As young women, Martha, Bebe, and Mary cut their political teeth on the long, bitter, fruitless attempt to stop construction of the McAllister Freeway through Olmos Park. Because the Maverick heritage had not bestowed on them a great deal of money, they needed to work. But the legacy had left them control of that lovely nine-hundred-acre place up in the hills. They stocked it with Longhorns and sought help from Texas Parks and Wildlife Department officials in stabilizing the deer population. In 1979 they won a listing for the place, as an intact frontier community, on the National Register of Historic Places.
Samuel Maverick had been an attorney, merchant, legislator, and mayor—and, with land going for a nickel or a dime an acre, an avid speculator in real estate. What goes around comes around. One hundred and twenty years after his death, the early eighties craze in Texas land speculation would aim the bulldozers of the highway department straight at his descendants’ door.
BY 1980, THE MAVERICKS WERE SYMBOLS of a languid old San Antonio that believers in a new era of progress meant to leave in history’s dust. No more should the families of a few old patróns approve the loans, dole out the opportunity, chart the city’s course. The lead disciple of this new faith was General Robert McDermott, the retired founding academic dean of the United States Air Force Academy who had built his insurance company, USAA, into a powerhouse. The political champion was Henry Cisneros, the charismatic Harvard graduate who would soon be mayor.
Through their initiative, San Antonio reached the final five in the 1982 wooing of MCC, a computer technology consortium headed by Bobby Ray Inman, a retired admiral and former Central Intelligence Agency director. Inman later told McDermott that San Antonio really hadn’t come close. Unlike Austin, the winning suitor, the city didn’t have a big university with the engineers and Ph.D.’s to feed the new payrolls.
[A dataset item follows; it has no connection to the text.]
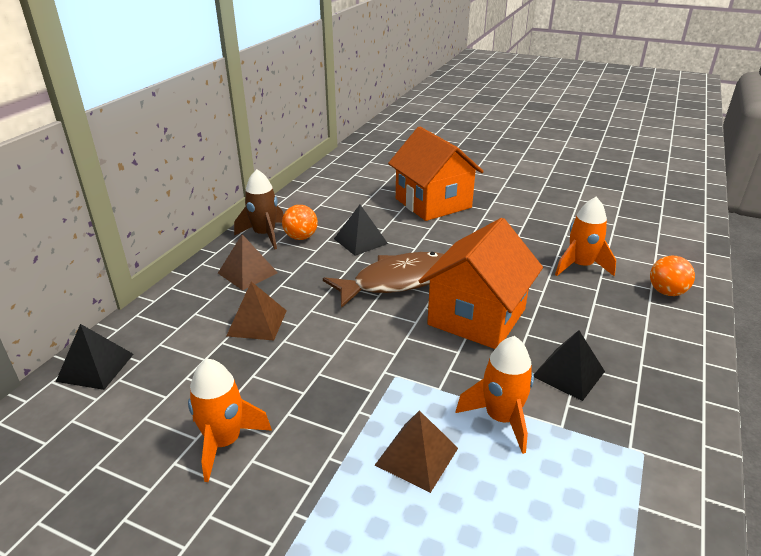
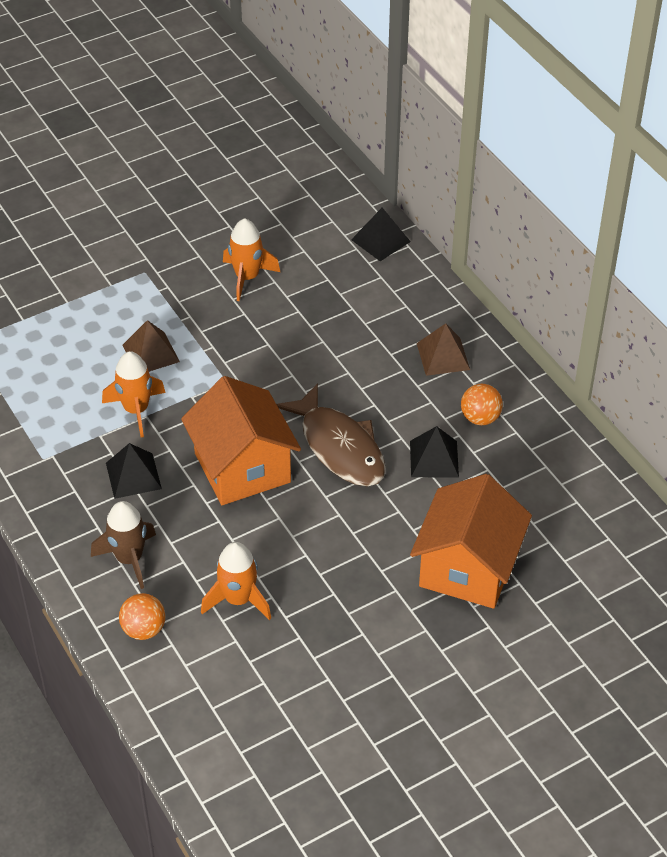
camera: 125 degrees right, 15 degrees up
brown pyramid [226,281,287,340] -> none
brown rocket [234,169,283,250] -> brown rocket moved to [91,501,156,589]
brown fish [323,252,444,308] -> brown fish turned 45 degrees counterclockwise [277,383,386,486]
orange house [388,126,484,221] -> orange house turned 75 degrees counterclockwise [410,474,532,609]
Look to your natural assets, Inman said; then proceed.
San Antonio’s assets were distinctly medical. There was the University of Texas Health Science Center, the Brooke Army Medical Center at Fort Sam Houston, the Air Force’s largest hospital at Lackland, a medical research facility at Brooks Air Force Base, and the respected Southwest Foundation for Biomedical Research, known by most San Antonians for its controversial medical experiments involving a large colony of captive primates.
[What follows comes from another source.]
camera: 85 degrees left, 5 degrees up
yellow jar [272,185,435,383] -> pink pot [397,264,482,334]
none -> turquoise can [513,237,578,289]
Cisneros was an ideal pitchman. While his speeches could resonate with feeling for apachería and comanchería, eras in Texas when the most common surgery involved scalps, he cared about modern medicine too. In a publication known as his Orange Book, Cisneros effused about gene splicing, pancreas-substituting pumps, and a computer-controlled prosthesis called the MIT Knee. A “Tiger Team” was sent to study biomedical research parks in Pennsylvania, California, and North Carolina. The idea for the Texas Research Park was the result, and it was a captivating dream: In the course of finding new ways to treat and cure disease, physicians and scientists would spin off companies that would employ tens of thousands of people.
Land was no problem. In 1983, during the height of the real estate boom, Concord Oil CEO Tom Pawel donated 1,500 of the company’s 8,000 acres to the research park project, anticipating 6,500 acres of related development that would profit Concord greatly. Money wasn’t a problem either. In response to a delegation led by Cisneros and McDermott, Ross Perot had ponied up $15 million—three times the delegation’s request.
Transportation, however, was a problem. The only access to Concord’s acreage was a narrow county road; even an infant research park would require a full-blown highway. How could the park’s boosters convince the state to build them one?